What this task involves: With nothing left out, give the data back exactly.
----- Data listing
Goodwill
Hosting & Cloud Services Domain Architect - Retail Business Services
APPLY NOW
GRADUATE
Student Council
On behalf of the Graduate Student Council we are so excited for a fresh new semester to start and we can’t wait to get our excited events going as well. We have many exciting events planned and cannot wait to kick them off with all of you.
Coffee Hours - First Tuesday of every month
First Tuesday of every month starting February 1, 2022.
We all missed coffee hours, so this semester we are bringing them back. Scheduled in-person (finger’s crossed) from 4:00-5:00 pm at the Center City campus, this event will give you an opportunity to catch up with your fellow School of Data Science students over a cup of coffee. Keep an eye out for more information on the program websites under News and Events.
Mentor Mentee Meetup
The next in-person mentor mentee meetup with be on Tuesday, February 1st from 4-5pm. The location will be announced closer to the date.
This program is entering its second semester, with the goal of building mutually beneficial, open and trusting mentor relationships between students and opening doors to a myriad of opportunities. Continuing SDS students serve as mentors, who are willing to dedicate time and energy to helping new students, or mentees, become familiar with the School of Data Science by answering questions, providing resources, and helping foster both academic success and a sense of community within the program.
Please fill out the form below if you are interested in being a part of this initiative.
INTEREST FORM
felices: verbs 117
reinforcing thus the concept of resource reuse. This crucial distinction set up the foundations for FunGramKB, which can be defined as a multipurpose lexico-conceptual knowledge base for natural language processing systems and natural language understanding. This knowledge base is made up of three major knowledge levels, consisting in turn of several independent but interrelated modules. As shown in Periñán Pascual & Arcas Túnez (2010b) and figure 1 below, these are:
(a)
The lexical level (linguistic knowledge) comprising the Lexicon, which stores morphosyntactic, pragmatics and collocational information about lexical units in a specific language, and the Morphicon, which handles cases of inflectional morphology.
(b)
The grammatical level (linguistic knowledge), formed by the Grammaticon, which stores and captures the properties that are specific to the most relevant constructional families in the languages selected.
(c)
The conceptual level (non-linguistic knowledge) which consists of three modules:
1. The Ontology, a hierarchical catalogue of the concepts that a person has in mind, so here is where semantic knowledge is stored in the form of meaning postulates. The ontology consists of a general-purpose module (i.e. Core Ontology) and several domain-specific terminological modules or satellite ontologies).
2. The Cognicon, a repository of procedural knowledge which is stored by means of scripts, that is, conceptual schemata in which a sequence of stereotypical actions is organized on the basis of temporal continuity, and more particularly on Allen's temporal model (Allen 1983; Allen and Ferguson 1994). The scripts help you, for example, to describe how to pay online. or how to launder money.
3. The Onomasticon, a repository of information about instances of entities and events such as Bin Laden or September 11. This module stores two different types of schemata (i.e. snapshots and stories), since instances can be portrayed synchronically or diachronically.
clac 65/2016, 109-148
----------
Solution to the problem:
Goodwill
Hosting & Cloud Services Domain Architect - Retail Business Services
APPLY NOW
GRADUATE
Student Council
On behalf of the Graduate Student Council we are so excited for a fresh new semester to start and we can’t wait to get our excited events going as well. We have many exciting events planned and cannot wait to kick them off with all of you.
Coffee Hours - First Tuesday of every month
First Tuesday of every month starting February 1, 2022.
We all missed coffee hours, so this semester we are bringing them back. Scheduled in-person (finger’s crossed) from 4:00-5:00 pm at the Center City campus, this event will give you an opportunity to catch up with your fellow School of Data Science students over a cup of coffee. Keep an eye out for more information on the program websites under News and Events.
Mentor Mentee Meetup
The next in-person mentor mentee meetup with be on Tuesday, February 1st from 4-5pm. The location will be announced closer to the date.
This program is entering its second semester, with the goal of building mutually beneficial, open and trusting mentor relationships between students and opening doors to a myriad of opportunities. Continuing SDS students serve as mentors, who are willing to dedicate time and energy to helping new students, or mentees, become familiar with the School of Data Science by answering questions, providing resources, and helping foster both academic success and a sense of community within the program.
Please fill out the form below if you are interested in being a part of this initiative.
INTEREST FORM
felices: verbs 117
reinforcing thus the concept of resource reuse. This crucial distinction set up the foundations for FunGramKB, which can be defined as a multipurpose lexico-conceptual knowledge base for natural language processing systems and natural language understanding. This knowledge base is made up of three major knowledge levels, consisting in turn of several independent but interrelated modules. As shown in Periñán Pascual & Arcas Túnez (2010b) and figure 1 below, these are:
(a)
The lexical level (linguistic knowledge) comprising the Lexicon, which stores morphosyntactic, pragmatics and collocational information about lexical units in a specific language, and the Morphicon, which handles cases of inflectional morphology.
(b)
The grammatical level (linguistic knowledge), formed by the Grammaticon, which stores and captures the properties that are specific to the most relevant constructional families in the languages selected.
(c)
The conceptual level (non-linguistic knowledge) which consists of three modules:
1. The Ontology, a hierarchical catalogue of the concepts that a person has in mind, so here is where semantic knowledge is stored in the form of meaning postulates. The ontology consists of a general-purpose module (i.e. Core Ontology) and several domain-specific terminological modules or satellite ontologies).
2. The Cognicon, a repository of procedural knowledge which is stored by means of scripts, that is, conceptual schemata in which a sequence of stereotypical actions is organized on the basis of temporal continuity, and more particularly on Allen's temporal model (Allen 1983; Allen and Ferguson 1994). The scripts help you, for example, to describe how to pay online. or how to launder money.
3. The Onomasticon, a repository of information about instances of entities and events such as Bin Laden or September 11. This module stores two different types of schemata (i.e. snapshots and stories), since instances can be portrayed synchronically or diachronically.
clac 65/2016, 109-148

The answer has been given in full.